== WHAT THIS TASK INVOLVES ==
Examine the entries and show every line in which the word "tail" is found.

........

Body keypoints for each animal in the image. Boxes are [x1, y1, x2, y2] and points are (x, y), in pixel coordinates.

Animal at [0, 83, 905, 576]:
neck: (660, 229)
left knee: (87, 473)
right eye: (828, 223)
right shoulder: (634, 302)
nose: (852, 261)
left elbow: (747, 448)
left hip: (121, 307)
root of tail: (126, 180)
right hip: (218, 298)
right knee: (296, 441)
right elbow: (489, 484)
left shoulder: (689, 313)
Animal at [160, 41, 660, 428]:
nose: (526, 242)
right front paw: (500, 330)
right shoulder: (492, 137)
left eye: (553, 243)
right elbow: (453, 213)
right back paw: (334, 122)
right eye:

........

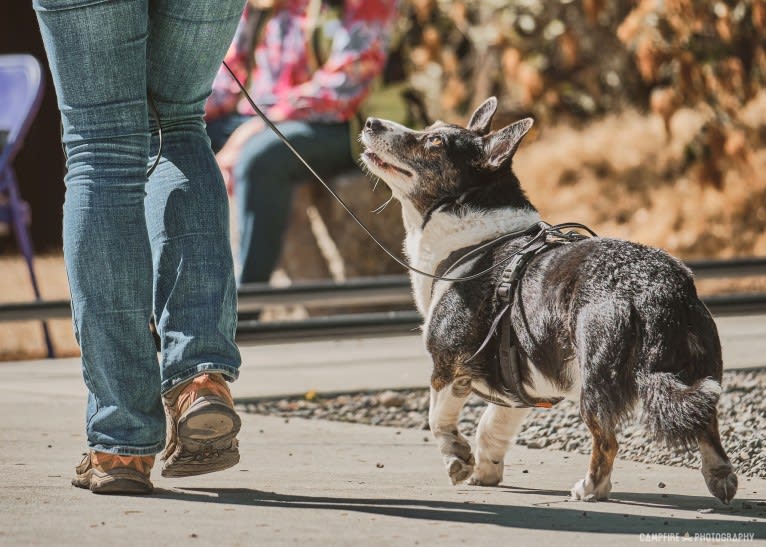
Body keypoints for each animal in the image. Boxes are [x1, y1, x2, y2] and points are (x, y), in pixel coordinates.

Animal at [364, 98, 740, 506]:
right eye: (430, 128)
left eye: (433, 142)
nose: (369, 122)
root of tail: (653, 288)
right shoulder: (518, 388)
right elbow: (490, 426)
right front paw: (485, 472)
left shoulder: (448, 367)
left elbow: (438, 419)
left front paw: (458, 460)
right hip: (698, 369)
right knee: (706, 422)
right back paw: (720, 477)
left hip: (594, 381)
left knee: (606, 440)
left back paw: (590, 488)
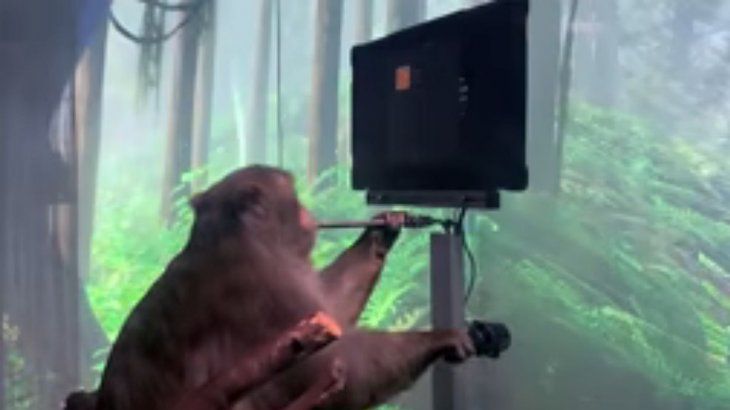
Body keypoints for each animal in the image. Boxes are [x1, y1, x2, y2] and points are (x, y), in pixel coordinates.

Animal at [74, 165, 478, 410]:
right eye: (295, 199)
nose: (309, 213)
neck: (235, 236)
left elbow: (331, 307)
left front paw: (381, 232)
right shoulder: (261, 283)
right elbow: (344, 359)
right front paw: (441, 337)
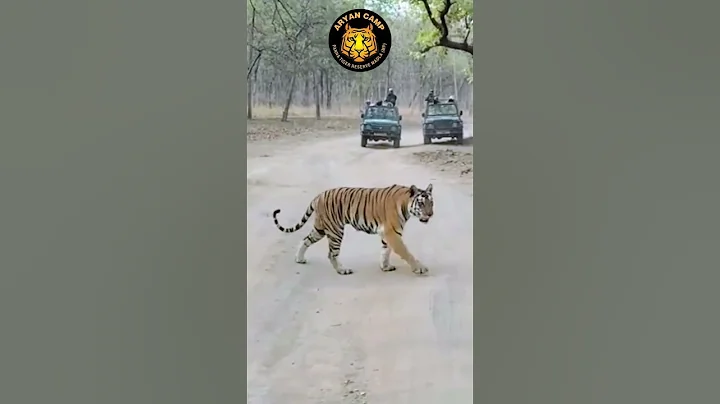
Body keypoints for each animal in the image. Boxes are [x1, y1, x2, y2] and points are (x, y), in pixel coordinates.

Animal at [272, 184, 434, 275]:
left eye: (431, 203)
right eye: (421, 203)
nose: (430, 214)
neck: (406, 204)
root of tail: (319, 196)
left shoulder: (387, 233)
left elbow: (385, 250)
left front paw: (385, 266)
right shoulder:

........

== TASK OUTPUT ==
root of tail: (126, 180)
root of tail: (653, 288)
root of tail: (319, 196)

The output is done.